Africa-Press – Uganda. Civil society organisations (CSOs) in Uganda have asked the government to cap on borrowing non-concessional loans so as to ensure prudent debt utilisation and discretionary spending reduction.

In a joint call made to the Finance ministry, CSOs urged for only financial and economically viable public investments projects to be approved for financing.

Mr Patrick Rubangakene, an Economist at the Civil Society Budget Advocacy Group (CSBAG), joined entities such as the Southern and Eastern Africa Trade Information and negotiations Institute (SEATINI) and Uganda Health Systems Strengthening Activity (UHSS) in commending this reform.

The entities had gathered on Sunday to share perspectives on the National Budget Framework Paper (NBFP) of the next financial year, 2023/24, which was tabled by the Minister of Finance, Planning and Economic Development to Parliament in December, last year.

Other CSOs that gathered at CSBAG headquarters at Ntinda included Africa Youth Development Link; Action Against Hunger Uganda; World Vision and The Centre for Health, Human Rights and Development (CEHURD).

Mr Rubangakene emphasised that the government should reconsider the types of loans it acquires by borrowing those which attract low interest rates.

“As a country, we have been focused more on the non-concessional (loans), that’s why if you look at close to Shs5 trillion of the interest payments are going for domestic interest payments, which means we borrowed heavily on non-concessional loans,” he explained.

He added that even the cost of debt servicing is so high, which means the resources that are available for service delivery have reduced in size.

“Our call is that the government should put a cap on borrowing non-concessional loans and also ensure prudent debt utilisation,” he added.

For example, he explained, the issues of public investment management in this country are one of the most focused ones.

“We have been borrowing money for public investments, however, most of this money that we borrow comes in for projects that are not ready,” he said.

CSOs furthermore asked Finance minister Matia Kasaija to only approve projects that are financially and economically viable so that this also helps the country to reduce the appetite to borrow.

As of June 2021, the share of public debt stock to the Gross Domestic Product (GDP) had increased from 46.90 percent (US$ 19.54 billion) to 48.4 percent (US$ 20.99 billion) in June 2022.

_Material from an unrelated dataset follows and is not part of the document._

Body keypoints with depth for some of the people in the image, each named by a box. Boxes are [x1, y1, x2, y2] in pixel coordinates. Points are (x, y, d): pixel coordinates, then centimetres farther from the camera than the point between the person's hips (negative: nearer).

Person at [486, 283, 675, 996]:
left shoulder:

This is partly driven by Uganda’s appetite to borrow on non-concessional terms, according to CSOs, which ultimately increases the cost of borrowing and high cost of debt servicing and further reduces discretionary spending.

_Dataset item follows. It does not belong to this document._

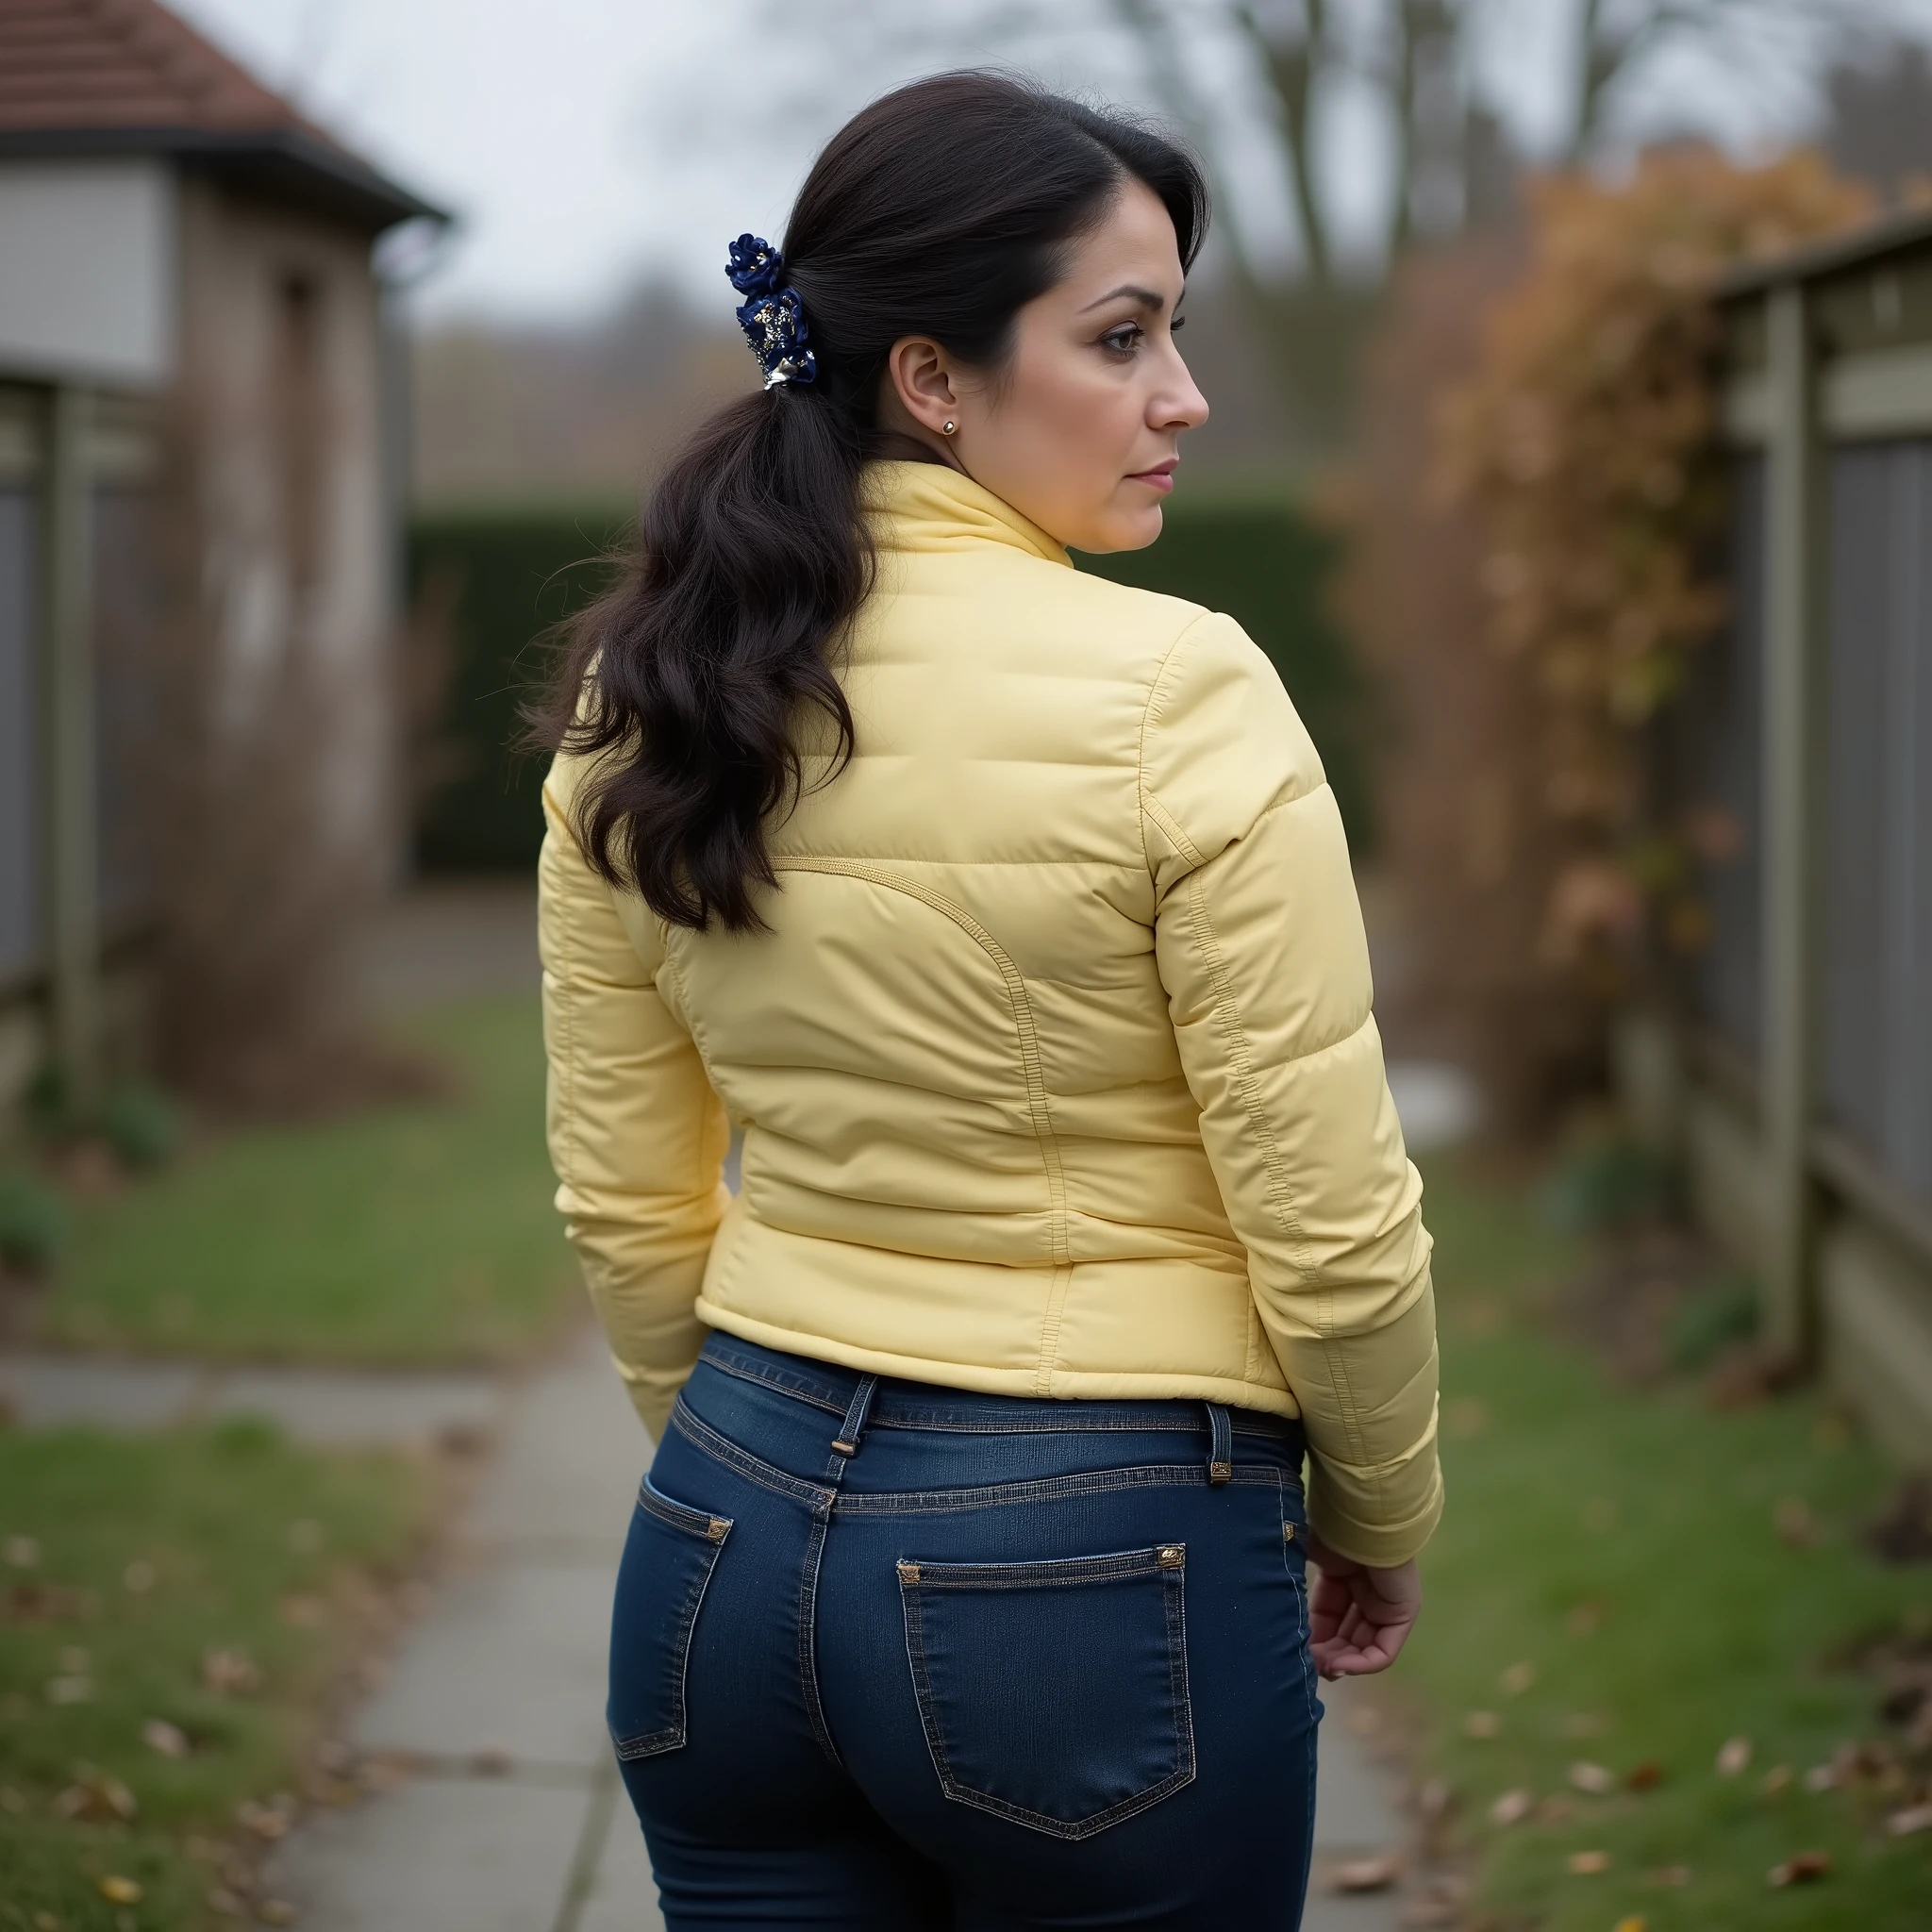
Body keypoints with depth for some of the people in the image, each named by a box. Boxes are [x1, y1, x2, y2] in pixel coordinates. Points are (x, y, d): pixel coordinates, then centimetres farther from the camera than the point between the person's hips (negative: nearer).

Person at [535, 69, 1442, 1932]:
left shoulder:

Finance Ministry spokesperson Jim Mugunga said: “Not all projects that government undertakes will pass a direct commercial viability test. Some are conceptualised because they are a necessary public good while others are purely strategic. In these two situations, both commercial and economic benefit may be delayed and indirect. It does not make the projects irrelevant or of minimal interest. The solution is to try and find appropriate money and smart mechanisms to fund them.”